╭─ Document text
Exposes pods as a network service.

yaml
# ClusterIP Service (internal)
apiVersion: v1
kind: Service
metadata:
  name: myapp
  labels:
    app: myapp
spec:
  type: ClusterIP
  ports:
    - name: http
      port: 80
      targetPort: 8080
      protocol: TCP
  selector:
    app: myapp
---
# LoadBalancer Service (external)
apiVersion: v1
kind: Service
metadata:
  name: myapp-lb
  annotations:
    service.beta.kubernetes.io/azure-load-balancer-internal: "true"
spec:
  type: LoadBalancer
  ports:
    - port: 443
      targetPort: 8080
  selector:
    app: myapp
---
# NodePort Service
apiVersion: v1
kind: Service
metadata:
  name: myapp-nodeport
spec:
  type: NodePort
  ports:
    - port: 80
      targetPort: 8080
      nodePort: 30080
  selector:
    app: myapp
---
# Headless Service (for StatefulSets)
apiVersion: v1
kind: Service
metadata:
  name: myapp-headless
spec:
  clusterIP: None
  ports:
    - port: 8080
  selector:
    app: myapp

ConfigMap

Stores non-confidential configuration data.

yaml
apiVersion: v1
kind: ConfigMap
metadata:
  name: myapp-config
data:
  # Simple key-value pairs
  LOG_LEVEL: "info"
  FEATURE_FLAG: "true"
  MAX_CONNECTIONS: "100"

  # Multi-line configuration file
  app.properties: |
    server.port=8080
    server.timeout=30s
    database.pool.size=10

  nginx.conf: |
    server {
        listen 80;
        location / {
            proxy_pass http://localhost:8080;
        }
    }

Using ConfigMaps:

yaml
# As environment variables
envFrom:
  - configMapRef:
      name: myapp-config

# Individual keys
env:
  - name: LOG_LEVEL
    valueFrom:
      configMapKeyRef:
        name: myapp-config
        key: LOG_LEVEL

# As volume mount
volumes:
  - name: config
    configMap:
      name: myapp-config
      items:
        - key: app.properties
          path: application.properties

Secret

Stores sensitive data like passwords, tokens, and keys.
╰─
╭─ Extracted entries
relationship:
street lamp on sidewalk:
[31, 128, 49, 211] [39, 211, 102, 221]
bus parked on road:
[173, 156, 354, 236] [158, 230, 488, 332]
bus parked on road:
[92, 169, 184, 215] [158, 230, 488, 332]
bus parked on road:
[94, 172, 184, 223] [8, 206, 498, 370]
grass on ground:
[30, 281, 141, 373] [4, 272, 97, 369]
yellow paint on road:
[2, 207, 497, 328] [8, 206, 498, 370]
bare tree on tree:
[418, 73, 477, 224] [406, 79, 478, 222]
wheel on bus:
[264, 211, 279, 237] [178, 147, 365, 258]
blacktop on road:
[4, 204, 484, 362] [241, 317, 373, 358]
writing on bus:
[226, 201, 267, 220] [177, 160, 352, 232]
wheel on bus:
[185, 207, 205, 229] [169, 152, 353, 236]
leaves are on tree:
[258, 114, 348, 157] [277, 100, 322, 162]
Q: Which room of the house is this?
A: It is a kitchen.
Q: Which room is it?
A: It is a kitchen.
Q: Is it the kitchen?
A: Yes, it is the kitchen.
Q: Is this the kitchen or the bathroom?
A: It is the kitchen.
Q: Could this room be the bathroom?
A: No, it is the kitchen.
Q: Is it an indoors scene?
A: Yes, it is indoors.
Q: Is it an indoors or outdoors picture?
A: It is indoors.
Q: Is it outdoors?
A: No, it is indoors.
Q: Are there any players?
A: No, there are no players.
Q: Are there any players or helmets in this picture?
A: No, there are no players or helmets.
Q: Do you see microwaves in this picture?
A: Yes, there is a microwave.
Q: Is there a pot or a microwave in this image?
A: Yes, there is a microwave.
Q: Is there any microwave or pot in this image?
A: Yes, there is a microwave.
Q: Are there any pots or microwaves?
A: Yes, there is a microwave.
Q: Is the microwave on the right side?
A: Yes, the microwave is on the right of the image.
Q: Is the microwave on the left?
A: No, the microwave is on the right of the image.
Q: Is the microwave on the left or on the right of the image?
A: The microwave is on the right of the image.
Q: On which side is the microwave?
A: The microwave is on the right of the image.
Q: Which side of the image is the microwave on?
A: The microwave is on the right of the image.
╰─
- Tasks -
A) Can you rewrite the Kubernetes configuration text starting at "# As volume" and ending at "tokens, and keys.", replacing "myapp-config" with "webapp-config"?
B) Can you write the next part of the Kubernetes configuration text, picking up after its final line?

- Answers for the exercise -
A)
# As volume mount
volumes:
  - name: config
    configMap:
      name: webapp-config
      items:
        - key: app.properties
          path: application.properties

Secret

Stores sensitive data like passwords, tokens, and keys.

B)
yaml
apiVersion: v1
kind: Secret
metadata:
  name: myapp-secrets
type: Opaque
data:
  # Base64 encoded values
  database-password: cGFzc3dvcmQxMjM=
  api-key: c2VjcmV0LWFwaS1rZXk=
stringData:
  # Plain text (will be encoded)
  connection-string: "Server=db;Database=myapp;User=admin;Password=secret"
---
# Docker registry secret
apiVersion: v1
kind: Secret
metadata:
  name: registry-credentials
type: kubernetes.io/dockerconfigjson
data:
  .dockerconfigjson: <base64-encoded-docker-config>
---
# TLS secret
apiVersion: v1
kind: Secret
metadata:
  name: tls-secret
type: kubernetes.io/tls
data:
  tls.crt: <base64-encoded-cert>
  tls.key: <base64-encoded-key>

Creating secrets via kubectl:

bash
# From literal values
kubectl create secret generic db-secret \
  --from-literal=username=admin \
  --from-literal=password=secret123

# From file
kubectl create secret generic tls-secret \
  --from-file=tls.crt=./cert.pem \
  --from-file=tls.key=./key.pem

# Docker registry
kubectl create secret docker-registry regcred \
  --docker-server=https://index.docker.io/v1/ \
  --docker-username=user \
  --docker-password=password

Namespace

Provides scope for names and resource isolation.

yaml
apiVersion: v1
kind: Namespace
metadata:
  name: production
  labels:
    env: production
    team: platform
---
# Resource Quota
apiVersion: v1
kind: ResourceQuota
metadata:
  name: production-quota
  namespace: production
spec:
  hard:
    requests.cpu: "20"
    requests.memory: 40Gi
    limits.cpu: "40"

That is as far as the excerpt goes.